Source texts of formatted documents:
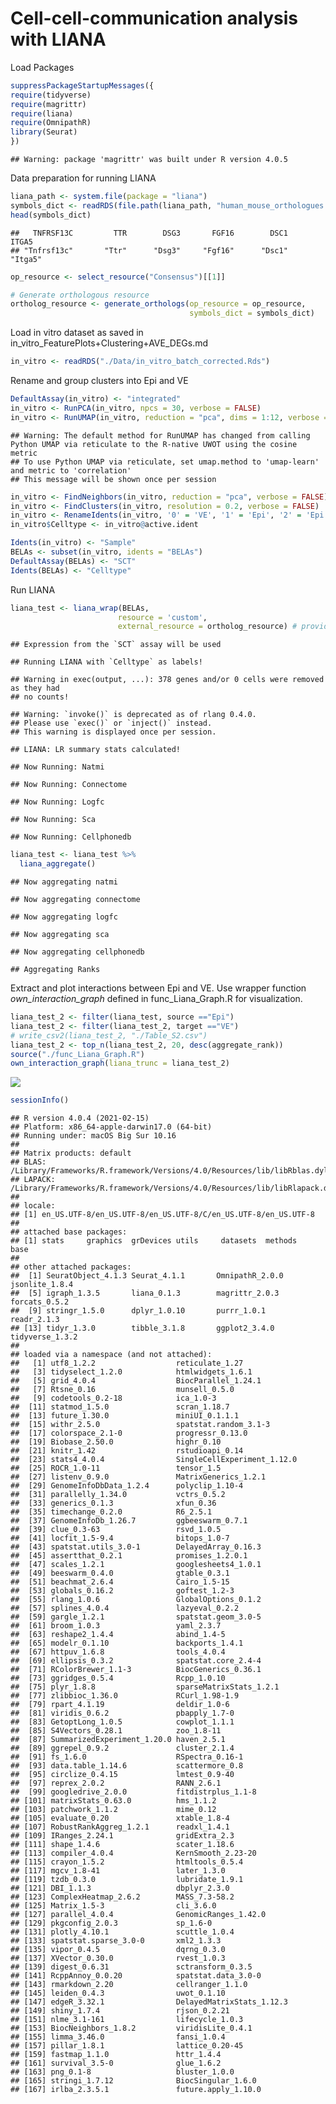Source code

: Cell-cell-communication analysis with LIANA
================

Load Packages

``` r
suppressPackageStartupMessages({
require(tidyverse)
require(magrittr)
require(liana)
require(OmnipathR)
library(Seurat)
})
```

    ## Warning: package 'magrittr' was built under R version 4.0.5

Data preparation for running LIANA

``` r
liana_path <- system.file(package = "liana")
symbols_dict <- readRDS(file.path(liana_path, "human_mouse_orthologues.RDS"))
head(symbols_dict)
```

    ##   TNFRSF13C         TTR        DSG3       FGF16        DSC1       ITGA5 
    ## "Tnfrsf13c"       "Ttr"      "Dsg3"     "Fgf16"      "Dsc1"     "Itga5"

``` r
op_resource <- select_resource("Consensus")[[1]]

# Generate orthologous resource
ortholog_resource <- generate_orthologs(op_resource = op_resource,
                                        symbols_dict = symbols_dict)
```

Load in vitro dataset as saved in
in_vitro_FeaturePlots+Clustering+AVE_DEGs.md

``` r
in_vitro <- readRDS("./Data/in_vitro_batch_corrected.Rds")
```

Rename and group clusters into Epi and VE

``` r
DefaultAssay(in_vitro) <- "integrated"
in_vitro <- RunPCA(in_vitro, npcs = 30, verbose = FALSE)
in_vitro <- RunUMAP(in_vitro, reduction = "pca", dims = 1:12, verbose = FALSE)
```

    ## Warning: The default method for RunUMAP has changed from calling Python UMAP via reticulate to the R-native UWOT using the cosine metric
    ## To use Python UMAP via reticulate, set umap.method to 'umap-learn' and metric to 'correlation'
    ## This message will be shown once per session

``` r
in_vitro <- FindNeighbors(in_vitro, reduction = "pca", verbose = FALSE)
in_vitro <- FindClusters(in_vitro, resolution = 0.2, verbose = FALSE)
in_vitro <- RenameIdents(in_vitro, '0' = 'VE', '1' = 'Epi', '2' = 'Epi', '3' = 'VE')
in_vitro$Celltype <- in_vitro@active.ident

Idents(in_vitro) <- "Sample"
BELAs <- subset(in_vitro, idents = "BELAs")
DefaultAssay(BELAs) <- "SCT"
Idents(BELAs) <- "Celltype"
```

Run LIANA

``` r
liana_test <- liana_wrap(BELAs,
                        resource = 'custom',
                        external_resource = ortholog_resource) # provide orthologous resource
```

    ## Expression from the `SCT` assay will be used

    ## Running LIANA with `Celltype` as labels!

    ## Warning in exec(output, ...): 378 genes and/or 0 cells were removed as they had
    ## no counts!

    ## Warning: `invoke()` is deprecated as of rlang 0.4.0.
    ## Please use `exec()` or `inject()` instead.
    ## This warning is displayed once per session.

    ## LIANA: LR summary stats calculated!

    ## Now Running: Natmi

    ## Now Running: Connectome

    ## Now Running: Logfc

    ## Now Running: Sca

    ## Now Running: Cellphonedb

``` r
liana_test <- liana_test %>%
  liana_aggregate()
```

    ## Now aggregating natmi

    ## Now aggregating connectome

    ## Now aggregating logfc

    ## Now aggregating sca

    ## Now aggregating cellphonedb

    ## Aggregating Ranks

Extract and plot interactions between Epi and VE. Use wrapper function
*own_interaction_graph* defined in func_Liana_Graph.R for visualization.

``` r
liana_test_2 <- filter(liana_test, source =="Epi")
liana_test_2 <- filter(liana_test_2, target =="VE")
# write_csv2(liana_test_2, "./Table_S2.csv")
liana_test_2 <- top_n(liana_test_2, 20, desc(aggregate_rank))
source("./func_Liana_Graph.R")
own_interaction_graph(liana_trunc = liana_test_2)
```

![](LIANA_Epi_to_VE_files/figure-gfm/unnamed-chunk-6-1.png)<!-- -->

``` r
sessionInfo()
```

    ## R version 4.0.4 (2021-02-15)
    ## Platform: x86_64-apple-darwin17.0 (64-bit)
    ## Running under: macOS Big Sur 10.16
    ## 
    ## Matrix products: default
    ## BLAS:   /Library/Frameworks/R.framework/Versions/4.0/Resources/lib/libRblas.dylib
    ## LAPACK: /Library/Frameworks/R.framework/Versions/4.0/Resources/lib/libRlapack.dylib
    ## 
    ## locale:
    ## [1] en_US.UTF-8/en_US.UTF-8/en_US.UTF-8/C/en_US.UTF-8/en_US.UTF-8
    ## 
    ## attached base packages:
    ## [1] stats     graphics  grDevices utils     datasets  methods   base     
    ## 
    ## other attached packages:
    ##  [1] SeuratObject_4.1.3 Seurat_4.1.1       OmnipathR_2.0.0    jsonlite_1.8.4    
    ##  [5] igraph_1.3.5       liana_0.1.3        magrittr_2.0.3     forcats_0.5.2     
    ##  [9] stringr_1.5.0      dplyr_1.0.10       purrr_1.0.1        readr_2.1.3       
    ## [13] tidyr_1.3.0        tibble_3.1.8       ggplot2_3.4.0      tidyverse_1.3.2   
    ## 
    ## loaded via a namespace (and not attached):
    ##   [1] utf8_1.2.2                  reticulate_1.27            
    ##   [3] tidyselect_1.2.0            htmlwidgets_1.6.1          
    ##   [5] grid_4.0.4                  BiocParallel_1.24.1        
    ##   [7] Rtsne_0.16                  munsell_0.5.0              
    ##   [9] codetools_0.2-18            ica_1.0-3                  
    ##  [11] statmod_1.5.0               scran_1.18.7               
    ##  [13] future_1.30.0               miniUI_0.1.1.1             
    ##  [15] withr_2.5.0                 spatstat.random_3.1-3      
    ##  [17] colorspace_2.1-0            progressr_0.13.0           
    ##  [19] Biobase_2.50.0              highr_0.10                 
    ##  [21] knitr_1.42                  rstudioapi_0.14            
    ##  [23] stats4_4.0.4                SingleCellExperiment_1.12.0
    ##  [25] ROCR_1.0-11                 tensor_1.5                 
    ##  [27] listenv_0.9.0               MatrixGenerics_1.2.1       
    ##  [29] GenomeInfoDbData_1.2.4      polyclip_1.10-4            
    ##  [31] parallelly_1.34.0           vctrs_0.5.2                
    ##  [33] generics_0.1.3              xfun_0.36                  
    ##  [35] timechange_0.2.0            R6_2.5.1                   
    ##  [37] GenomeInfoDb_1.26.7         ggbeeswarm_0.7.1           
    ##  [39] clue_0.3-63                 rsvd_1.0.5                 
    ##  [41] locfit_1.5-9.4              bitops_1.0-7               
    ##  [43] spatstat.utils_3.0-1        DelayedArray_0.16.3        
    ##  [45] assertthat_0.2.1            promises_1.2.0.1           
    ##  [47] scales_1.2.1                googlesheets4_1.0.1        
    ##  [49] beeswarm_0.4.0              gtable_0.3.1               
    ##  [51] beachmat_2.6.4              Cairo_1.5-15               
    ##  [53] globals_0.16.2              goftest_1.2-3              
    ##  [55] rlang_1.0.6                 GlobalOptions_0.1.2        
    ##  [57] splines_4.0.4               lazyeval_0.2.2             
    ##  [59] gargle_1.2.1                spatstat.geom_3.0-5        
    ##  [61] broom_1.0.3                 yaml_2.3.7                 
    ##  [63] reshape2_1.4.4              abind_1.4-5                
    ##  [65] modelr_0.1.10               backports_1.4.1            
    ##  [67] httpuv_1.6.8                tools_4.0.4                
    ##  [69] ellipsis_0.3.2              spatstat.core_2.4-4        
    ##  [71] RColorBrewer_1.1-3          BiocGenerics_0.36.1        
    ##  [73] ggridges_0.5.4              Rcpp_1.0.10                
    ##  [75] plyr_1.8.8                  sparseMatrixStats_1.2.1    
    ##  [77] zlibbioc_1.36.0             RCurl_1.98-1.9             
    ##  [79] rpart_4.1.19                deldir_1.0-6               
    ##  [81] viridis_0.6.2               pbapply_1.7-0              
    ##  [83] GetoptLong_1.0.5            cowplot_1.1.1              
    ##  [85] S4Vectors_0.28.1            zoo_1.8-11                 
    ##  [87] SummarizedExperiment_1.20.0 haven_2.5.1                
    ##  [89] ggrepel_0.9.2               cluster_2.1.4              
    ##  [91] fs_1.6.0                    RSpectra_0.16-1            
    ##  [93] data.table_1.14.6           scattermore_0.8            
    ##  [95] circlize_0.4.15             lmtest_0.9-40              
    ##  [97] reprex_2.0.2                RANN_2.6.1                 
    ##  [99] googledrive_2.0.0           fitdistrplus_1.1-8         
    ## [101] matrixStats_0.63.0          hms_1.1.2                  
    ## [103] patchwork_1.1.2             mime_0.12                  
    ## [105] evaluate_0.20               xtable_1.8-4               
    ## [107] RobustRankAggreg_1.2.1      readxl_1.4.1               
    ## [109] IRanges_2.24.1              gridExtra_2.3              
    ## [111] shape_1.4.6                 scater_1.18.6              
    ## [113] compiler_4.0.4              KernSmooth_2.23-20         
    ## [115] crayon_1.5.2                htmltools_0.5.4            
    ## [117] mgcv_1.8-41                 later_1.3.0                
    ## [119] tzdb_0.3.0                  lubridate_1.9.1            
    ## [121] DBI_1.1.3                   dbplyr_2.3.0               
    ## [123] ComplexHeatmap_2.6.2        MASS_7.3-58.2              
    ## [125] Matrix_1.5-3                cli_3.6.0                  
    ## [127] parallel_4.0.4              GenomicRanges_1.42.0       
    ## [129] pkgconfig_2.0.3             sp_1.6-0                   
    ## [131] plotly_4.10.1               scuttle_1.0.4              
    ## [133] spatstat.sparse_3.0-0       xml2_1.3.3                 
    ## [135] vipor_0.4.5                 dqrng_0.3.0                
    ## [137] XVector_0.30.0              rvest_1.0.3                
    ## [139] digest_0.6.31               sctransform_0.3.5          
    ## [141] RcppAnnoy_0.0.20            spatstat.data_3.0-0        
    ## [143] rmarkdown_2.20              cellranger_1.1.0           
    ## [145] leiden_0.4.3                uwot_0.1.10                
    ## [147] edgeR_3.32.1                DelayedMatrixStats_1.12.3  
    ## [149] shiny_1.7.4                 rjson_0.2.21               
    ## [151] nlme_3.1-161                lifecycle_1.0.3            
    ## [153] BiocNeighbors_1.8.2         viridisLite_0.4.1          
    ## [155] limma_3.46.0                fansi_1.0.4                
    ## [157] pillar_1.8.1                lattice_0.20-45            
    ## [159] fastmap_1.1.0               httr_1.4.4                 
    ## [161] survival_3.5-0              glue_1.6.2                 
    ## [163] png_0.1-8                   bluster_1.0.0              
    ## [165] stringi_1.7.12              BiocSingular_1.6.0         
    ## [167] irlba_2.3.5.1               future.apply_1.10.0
--
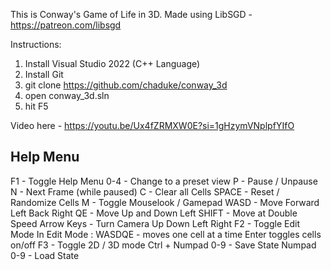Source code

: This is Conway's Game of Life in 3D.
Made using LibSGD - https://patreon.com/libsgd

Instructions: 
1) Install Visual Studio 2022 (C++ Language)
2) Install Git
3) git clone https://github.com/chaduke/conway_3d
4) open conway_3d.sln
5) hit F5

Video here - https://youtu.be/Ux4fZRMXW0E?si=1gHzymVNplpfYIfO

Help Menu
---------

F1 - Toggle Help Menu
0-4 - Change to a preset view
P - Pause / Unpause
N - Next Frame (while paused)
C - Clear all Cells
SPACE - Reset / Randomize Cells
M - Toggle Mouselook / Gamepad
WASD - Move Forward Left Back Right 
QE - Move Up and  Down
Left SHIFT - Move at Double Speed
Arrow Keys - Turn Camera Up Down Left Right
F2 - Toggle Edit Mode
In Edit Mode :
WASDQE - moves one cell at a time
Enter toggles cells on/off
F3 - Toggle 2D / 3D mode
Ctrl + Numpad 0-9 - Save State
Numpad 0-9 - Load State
...
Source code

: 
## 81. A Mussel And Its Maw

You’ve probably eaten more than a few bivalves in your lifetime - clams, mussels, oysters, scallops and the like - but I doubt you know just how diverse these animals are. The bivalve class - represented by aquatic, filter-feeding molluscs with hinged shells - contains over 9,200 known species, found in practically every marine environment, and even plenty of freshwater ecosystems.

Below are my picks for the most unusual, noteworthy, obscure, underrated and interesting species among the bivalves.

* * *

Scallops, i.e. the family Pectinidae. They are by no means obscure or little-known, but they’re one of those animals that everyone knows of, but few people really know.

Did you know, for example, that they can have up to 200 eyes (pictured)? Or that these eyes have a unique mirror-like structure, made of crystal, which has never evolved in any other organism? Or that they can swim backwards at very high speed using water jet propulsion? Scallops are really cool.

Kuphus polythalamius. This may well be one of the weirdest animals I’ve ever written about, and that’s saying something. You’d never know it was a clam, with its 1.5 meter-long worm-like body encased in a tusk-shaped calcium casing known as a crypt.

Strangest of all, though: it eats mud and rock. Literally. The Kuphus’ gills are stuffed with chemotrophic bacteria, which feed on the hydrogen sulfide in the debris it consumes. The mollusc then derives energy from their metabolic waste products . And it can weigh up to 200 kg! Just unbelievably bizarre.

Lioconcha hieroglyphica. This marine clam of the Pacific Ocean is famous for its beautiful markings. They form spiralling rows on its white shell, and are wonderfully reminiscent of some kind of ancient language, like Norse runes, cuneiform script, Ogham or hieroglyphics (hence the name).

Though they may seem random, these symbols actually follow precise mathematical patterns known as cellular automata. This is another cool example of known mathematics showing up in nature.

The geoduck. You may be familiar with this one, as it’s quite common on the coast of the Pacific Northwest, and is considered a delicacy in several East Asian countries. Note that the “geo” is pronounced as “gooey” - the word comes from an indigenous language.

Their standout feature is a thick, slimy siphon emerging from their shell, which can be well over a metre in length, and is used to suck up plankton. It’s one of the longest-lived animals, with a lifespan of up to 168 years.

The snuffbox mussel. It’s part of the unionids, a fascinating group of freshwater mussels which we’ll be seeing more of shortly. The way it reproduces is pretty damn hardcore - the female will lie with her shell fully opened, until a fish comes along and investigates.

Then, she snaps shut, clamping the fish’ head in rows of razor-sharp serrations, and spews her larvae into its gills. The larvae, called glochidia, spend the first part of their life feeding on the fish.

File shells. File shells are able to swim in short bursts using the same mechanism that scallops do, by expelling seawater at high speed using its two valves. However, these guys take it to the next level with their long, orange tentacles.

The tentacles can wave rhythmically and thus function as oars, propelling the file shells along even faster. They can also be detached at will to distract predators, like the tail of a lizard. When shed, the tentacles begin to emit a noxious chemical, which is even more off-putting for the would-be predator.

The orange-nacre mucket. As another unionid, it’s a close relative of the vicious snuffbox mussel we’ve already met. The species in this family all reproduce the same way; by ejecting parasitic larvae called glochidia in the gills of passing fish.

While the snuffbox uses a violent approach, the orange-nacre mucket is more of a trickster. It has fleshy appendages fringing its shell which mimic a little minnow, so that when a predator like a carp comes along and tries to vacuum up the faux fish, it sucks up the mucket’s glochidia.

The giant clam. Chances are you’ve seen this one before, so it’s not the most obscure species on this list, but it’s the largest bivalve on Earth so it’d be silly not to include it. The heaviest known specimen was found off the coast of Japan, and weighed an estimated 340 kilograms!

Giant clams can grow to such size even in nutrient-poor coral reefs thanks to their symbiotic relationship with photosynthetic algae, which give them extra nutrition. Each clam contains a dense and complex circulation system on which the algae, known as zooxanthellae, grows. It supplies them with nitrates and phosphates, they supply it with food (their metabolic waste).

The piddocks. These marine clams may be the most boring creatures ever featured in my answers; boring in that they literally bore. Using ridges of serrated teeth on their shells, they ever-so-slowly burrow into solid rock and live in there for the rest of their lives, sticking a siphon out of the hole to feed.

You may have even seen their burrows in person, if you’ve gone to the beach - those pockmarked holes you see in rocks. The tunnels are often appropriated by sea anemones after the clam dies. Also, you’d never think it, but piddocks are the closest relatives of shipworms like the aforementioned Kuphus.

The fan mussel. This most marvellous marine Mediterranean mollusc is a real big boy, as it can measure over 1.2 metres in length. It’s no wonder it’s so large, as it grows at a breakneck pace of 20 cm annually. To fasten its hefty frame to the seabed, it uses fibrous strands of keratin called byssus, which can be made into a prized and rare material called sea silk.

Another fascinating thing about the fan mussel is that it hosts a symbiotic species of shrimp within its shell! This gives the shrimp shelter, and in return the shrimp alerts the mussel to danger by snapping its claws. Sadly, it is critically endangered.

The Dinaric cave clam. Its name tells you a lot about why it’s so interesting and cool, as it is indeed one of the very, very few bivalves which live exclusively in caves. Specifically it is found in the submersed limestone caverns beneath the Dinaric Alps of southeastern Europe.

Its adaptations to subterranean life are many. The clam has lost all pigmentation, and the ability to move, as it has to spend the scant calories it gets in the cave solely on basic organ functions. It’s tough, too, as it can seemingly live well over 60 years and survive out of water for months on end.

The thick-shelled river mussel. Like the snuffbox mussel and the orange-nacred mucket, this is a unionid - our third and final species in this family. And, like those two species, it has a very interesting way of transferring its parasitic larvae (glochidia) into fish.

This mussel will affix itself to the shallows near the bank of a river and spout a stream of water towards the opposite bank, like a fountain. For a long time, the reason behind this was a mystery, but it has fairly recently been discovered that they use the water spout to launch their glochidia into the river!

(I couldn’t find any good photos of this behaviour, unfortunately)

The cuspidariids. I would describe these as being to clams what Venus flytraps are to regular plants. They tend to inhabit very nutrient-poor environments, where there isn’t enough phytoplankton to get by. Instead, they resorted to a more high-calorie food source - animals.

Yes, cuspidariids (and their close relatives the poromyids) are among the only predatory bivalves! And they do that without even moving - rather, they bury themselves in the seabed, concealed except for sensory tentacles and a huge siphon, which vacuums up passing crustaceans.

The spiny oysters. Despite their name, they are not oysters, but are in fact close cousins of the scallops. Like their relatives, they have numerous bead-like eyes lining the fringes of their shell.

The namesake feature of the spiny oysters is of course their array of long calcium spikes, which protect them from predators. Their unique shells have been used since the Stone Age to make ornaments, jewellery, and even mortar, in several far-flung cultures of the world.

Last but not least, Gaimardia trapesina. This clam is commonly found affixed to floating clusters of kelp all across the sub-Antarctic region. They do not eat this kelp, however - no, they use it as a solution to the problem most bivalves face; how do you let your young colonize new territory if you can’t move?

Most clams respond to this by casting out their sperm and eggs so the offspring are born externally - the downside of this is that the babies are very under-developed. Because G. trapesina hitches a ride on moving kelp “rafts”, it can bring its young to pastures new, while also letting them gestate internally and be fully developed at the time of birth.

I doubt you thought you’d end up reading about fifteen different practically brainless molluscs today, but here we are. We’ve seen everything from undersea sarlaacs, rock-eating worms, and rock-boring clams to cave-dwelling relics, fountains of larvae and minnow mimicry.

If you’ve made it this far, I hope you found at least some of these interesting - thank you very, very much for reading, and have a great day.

Action item: Going back over the entries above, copy word for word every line from the one that has "You may have" on through the one that has "(I couldn’t find".

Your response:
You may have even seen their burrows in person, if you’ve gone to the beach - those pockmarked holes you see in rocks. The tunnels are often appropriated by sea anemones after the clam dies. Also, you’d never think it, but piddocks are the closest relatives of shipworms like the aforementioned Kuphus.

The fan mussel. This most marvellous marine Mediterranean mollusc is a real big boy, as it can measure over 1.2 metres in length. It’s no wonder it’s so large, as it grows at a breakneck pace of 20 cm annually. To fasten its hefty frame to the seabed, it uses fibrous strands of keratin called byssus, which can be made into a prized and rare material called sea silk.

Another fascinating thing about the fan mussel is that it hosts a symbiotic species of shrimp within its shell! This gives the shrimp shelter, and in return the shrimp alerts the mussel to danger by snapping its claws. Sadly, it is critically endangered.

The Dinaric cave clam. Its name tells you a lot about why it’s so interesting and cool, as it is indeed one of the very, very few bivalves which live exclusively in caves. Specifically it is found in the submersed limestone caverns beneath the Dinaric Alps of southeastern Europe.

Its adaptations to subterranean life are many. The clam has lost all pigmentation, and the ability to move, as it has to spend the scant calories it gets in the cave solely on basic organ functions. It’s tough, too, as it can seemingly live well over 60 years and survive out of water for months on end.

The thick-shelled river mussel. Like the snuffbox mussel and the orange-nacred mucket, this is a unionid - our third and final species in this family. And, like those two species, it has a very interesting way of transferring its parasitic larvae (glochidia) into fish.

This mussel will affix itself to the shallows near the bank of a river and spout a stream of water towards the opposite bank, like a fountain. For a long time, the reason behind this was a mystery, but it has fairly recently been discovered that they use the water spout to launch their glochidia into the river!

(I couldn’t find any good photos of this behaviour, unfortunately)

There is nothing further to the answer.